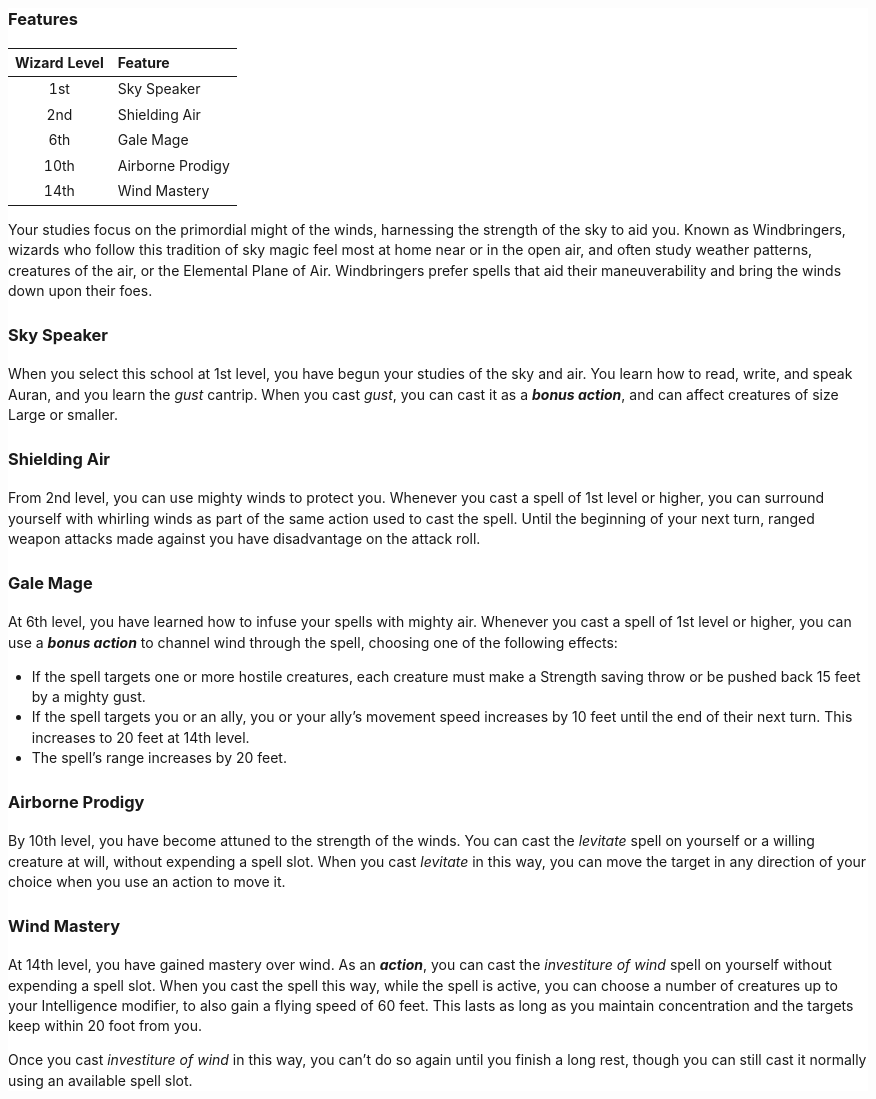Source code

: ### Features
| Wizard Level | Feature |
|:------------:|:--------|
| 1st | Sky Speaker
| 2nd | Shielding Air
| 6th | Gale Mage
| 10th | Airborne Prodigy
| 14th | Wind Mastery

</div>

Your studies focus on the primordial might of the winds, harnessing the strength of the sky to aid you. Known as Windbringers, wizards who follow this tradition of sky magic feel most at home near or in the open air, and often study weather patterns, creatures of the air, or the Elemental Plane of Air. Windbringers prefer spells that aid their maneuverability and bring the winds down upon their foes.

### Sky Speaker
When you select this school at 1st level, you have begun your studies of the sky and air. You learn how to read, write, and speak Auran, and you learn the *gust* cantrip. When you cast *gust*, you can cast it as a ***bonus action***, and can affect creatures of size Large or smaller.

### Shielding Air
From 2nd level, you can use mighty winds to protect you. Whenever you cast a spell of 1st level or higher, you can surround yourself with whirling winds as part of the same action used to cast the spell. Until the beginning of your next turn, ranged weapon attacks made against you have disadvantage on the attack roll.



### Gale Mage
At 6th level, you have learned how to infuse your spells with mighty air. Whenever you cast a spell of 1st level or higher, you can use a ***bonus action*** to channel wind through the spell, choosing one of the following effects:
* If the spell targets one or more hostile creatures, each creature must make a Strength saving throw or be pushed back 15 feet by a mighty gust.
* If the spell targets you or an ally, you or your ally’s movement speed increases by 10 feet until the end of their next turn. This increases to 20 feet at 14th level.
* The spell’s range increases by 20 feet.

### Airborne Prodigy
By 10th level, you have become attuned to the strength of the winds. You can cast the *levitate* spell on yourself or a willing creature at will, without expending a spell slot. When you cast *levitate* in this way, you can move the target in any direction of your choice when you use an action to move it.

### Wind Mastery
At 14th level, you have gained mastery over wind. As an ***action***, you can cast the *investiture of wind* spell on yourself without expending a spell slot. When you cast the spell this way, while the spell is active, you can choose a number of creatures up to your Intelligence modifier, to also gain a flying speed of 60 feet. This lasts as long as you maintain concentration and the targets keep within 20 foot from you.

Once you cast *investiture of wind* in this way, you can’t do so again until you finish a long rest, though you can still cast it normally using an available spell slot.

Work order: Format the lines in the records from the line containing "### Gale Mage" through the line containing "At 6th level, you", inclusive, as a JSON list of strings with one string per line, omitting any blank lines.

Solution to the problem:
[
  "### Gale Mage",
  "At 6th level, you have learned how to infuse your spells with mighty air. Whenever you cast a spell of 1st level or higher, you can use a ***bonus action*** to channel wind through the spell, choosing one of the following effects:"
]